* Records provided:
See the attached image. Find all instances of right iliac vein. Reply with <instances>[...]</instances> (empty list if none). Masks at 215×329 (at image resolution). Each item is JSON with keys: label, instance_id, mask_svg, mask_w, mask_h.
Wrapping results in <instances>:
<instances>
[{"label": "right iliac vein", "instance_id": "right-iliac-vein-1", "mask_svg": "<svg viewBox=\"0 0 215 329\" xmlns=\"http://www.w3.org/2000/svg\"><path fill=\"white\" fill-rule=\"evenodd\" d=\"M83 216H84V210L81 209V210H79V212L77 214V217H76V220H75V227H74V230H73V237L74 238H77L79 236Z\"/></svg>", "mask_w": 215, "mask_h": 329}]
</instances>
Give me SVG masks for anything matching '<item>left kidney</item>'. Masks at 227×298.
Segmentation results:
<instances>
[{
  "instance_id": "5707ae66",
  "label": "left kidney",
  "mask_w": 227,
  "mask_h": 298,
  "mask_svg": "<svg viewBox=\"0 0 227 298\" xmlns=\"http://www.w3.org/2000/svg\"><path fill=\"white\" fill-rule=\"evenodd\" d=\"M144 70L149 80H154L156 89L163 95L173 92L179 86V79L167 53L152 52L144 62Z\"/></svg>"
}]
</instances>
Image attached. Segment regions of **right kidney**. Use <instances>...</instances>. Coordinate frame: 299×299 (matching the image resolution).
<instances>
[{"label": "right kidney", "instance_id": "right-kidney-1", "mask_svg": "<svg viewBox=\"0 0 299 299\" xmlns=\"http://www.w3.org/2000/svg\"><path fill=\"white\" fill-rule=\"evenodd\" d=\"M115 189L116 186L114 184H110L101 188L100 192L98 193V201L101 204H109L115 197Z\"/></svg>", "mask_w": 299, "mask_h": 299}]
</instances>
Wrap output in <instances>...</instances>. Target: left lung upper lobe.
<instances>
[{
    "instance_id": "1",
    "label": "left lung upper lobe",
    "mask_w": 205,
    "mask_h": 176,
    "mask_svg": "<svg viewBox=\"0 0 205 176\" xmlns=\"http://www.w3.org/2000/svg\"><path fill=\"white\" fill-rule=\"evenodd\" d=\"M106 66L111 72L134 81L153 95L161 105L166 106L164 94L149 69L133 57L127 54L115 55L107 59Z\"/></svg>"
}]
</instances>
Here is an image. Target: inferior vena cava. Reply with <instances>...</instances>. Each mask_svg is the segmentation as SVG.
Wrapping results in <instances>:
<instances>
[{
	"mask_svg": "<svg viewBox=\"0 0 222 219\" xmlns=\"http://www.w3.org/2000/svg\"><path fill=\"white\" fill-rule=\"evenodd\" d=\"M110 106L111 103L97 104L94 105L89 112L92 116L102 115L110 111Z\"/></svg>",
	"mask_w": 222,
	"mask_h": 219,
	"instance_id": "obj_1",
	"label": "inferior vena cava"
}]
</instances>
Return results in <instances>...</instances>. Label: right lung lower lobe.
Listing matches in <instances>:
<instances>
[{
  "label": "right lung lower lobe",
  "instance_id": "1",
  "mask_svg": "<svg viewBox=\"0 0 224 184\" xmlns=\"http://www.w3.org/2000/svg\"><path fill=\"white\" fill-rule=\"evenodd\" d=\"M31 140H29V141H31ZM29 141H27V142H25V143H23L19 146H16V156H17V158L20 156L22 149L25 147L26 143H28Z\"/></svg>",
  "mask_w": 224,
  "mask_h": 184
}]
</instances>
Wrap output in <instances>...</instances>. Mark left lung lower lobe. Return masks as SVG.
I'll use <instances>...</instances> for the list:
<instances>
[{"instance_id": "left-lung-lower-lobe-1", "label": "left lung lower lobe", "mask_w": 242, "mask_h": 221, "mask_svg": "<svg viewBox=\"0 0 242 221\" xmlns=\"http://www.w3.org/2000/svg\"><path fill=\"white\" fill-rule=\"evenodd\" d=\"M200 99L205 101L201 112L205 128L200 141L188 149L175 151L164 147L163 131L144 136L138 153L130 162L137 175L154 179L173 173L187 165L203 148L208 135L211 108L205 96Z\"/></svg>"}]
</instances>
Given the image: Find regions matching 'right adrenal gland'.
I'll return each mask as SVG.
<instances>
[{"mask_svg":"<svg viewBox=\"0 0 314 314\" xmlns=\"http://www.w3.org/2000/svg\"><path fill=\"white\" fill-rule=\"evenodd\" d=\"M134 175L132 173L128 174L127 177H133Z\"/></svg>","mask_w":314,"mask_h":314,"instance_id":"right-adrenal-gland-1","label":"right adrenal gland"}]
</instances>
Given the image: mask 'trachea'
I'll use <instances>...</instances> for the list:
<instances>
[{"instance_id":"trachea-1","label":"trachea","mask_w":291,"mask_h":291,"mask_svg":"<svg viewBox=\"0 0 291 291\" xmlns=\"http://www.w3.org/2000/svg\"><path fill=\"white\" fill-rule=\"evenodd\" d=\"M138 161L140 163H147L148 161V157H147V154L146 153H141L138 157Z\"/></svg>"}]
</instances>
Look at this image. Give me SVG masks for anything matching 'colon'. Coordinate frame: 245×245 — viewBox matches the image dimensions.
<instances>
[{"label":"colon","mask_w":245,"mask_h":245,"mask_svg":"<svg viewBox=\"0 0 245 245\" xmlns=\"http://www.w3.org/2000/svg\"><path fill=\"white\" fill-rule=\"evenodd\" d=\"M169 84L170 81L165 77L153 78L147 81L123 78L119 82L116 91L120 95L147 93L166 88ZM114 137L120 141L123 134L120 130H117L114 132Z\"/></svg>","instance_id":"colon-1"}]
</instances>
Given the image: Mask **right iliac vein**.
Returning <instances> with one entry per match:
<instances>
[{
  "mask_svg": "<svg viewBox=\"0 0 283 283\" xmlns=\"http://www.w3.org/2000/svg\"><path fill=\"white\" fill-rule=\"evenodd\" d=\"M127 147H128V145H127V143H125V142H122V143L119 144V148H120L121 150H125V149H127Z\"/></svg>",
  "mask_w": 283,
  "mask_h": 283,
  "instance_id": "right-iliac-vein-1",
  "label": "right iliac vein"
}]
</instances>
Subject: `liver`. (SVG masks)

* What is required:
Show each line of the entries above that contains the string "kidney", reproduced without any change.

* Result for this exercise:
Give me SVG masks for anything matching '<item>left kidney</item>'. Masks at 227×298.
  "label": "left kidney",
Image attached. Segment regions of **right kidney**. Use <instances>...</instances>. Coordinate frame: 299×299 (matching the image resolution).
[{"label": "right kidney", "instance_id": "right-kidney-1", "mask_svg": "<svg viewBox=\"0 0 299 299\" xmlns=\"http://www.w3.org/2000/svg\"><path fill=\"white\" fill-rule=\"evenodd\" d=\"M115 189L116 186L114 184H110L101 188L100 192L98 193V201L101 204H109L115 197Z\"/></svg>", "mask_w": 299, "mask_h": 299}]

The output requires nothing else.